* Problem statement: Set down each line of the data below exactly as it stands, dropping the pictures.

* Given data:
_ _ _ _ _ _ _

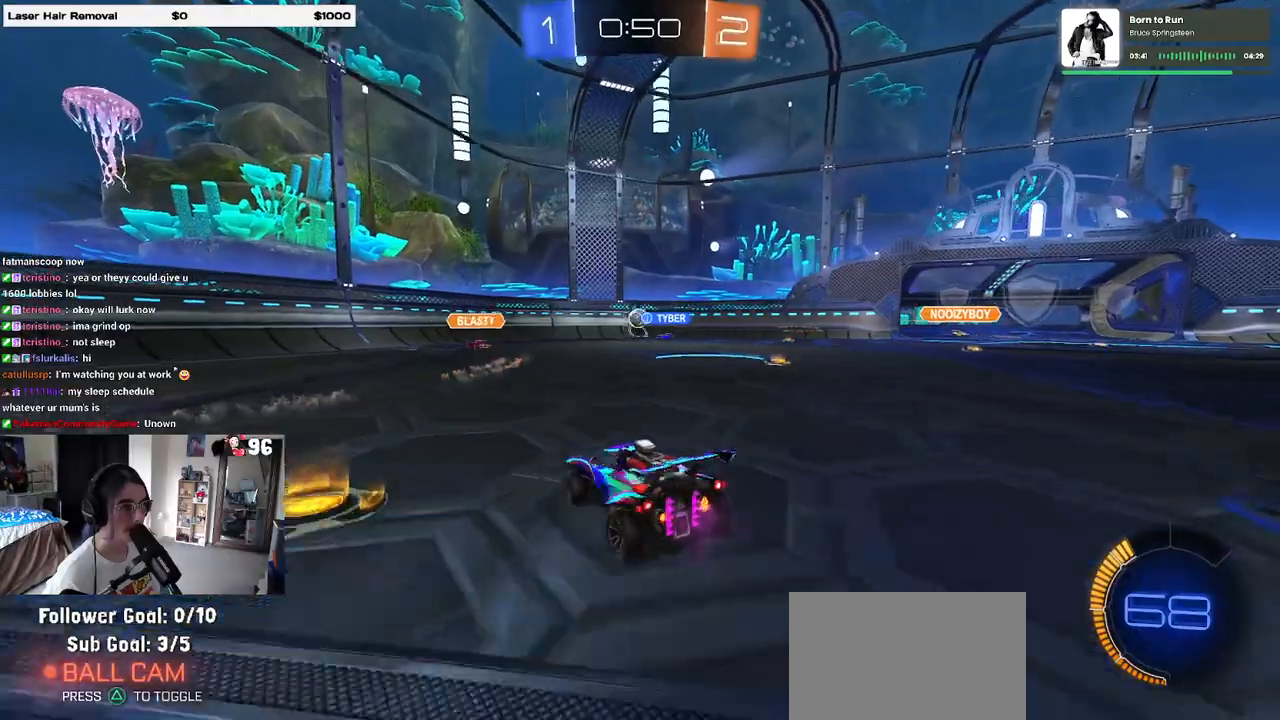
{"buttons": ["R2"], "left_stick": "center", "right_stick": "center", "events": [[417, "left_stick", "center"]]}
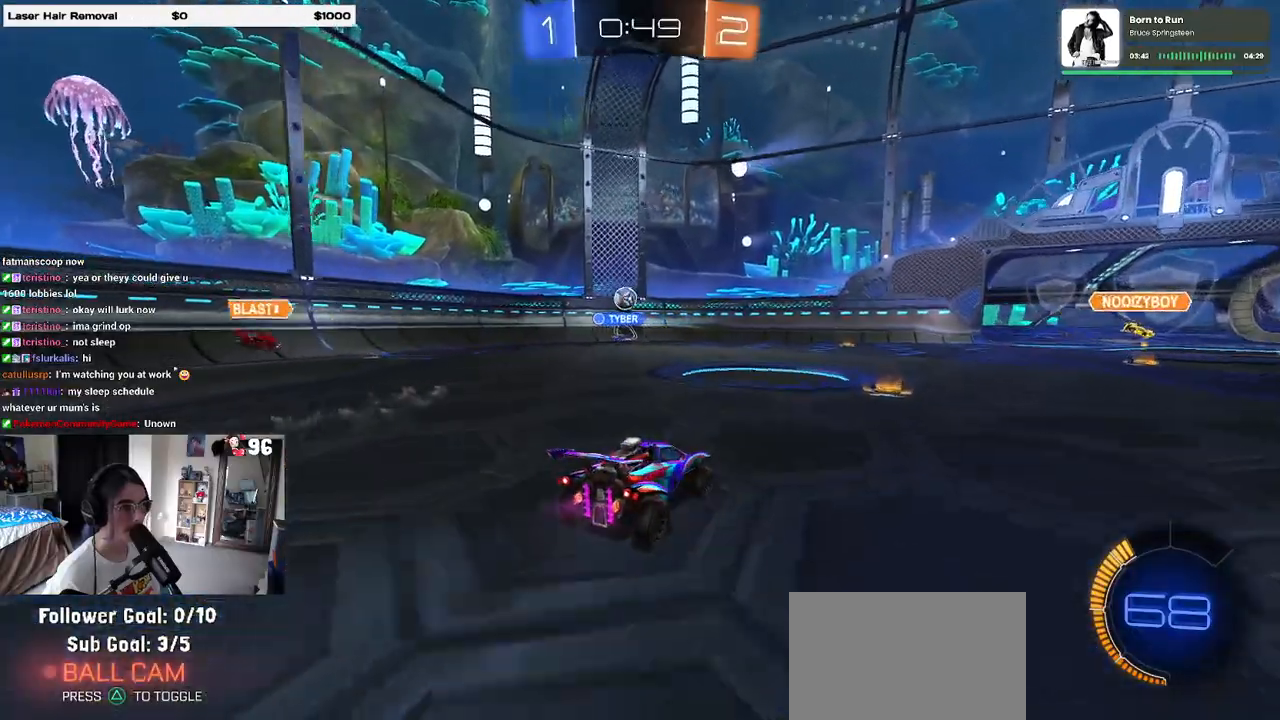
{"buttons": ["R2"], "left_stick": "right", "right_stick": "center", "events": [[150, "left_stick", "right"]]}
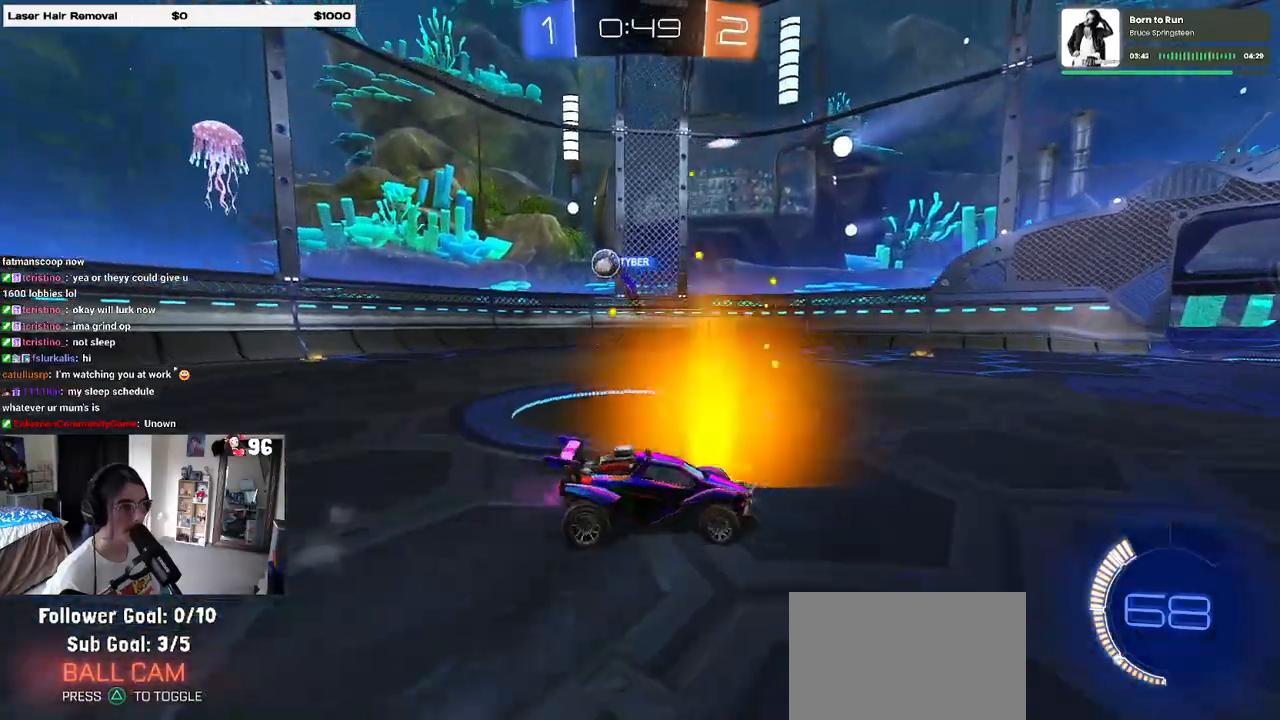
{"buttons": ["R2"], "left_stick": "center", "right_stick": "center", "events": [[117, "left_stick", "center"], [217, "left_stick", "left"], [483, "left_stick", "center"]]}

_ _ _ _ _ _ _

* Answer for the task:
{"buttons": ["R2"], "left_stick": "center", "right_stick": "center", "events": [[417, "left_stick", "center"]]}
{"buttons": ["R2"], "left_stick": "right", "right_stick": "center", "events": [[150, "left_stick", "right"]]}
{"buttons": ["R2"], "left_stick": "center", "right_stick": "center", "events": [[117, "left_stick", "center"], [217, "left_stick", "left"], [483, "left_stick", "center"]]}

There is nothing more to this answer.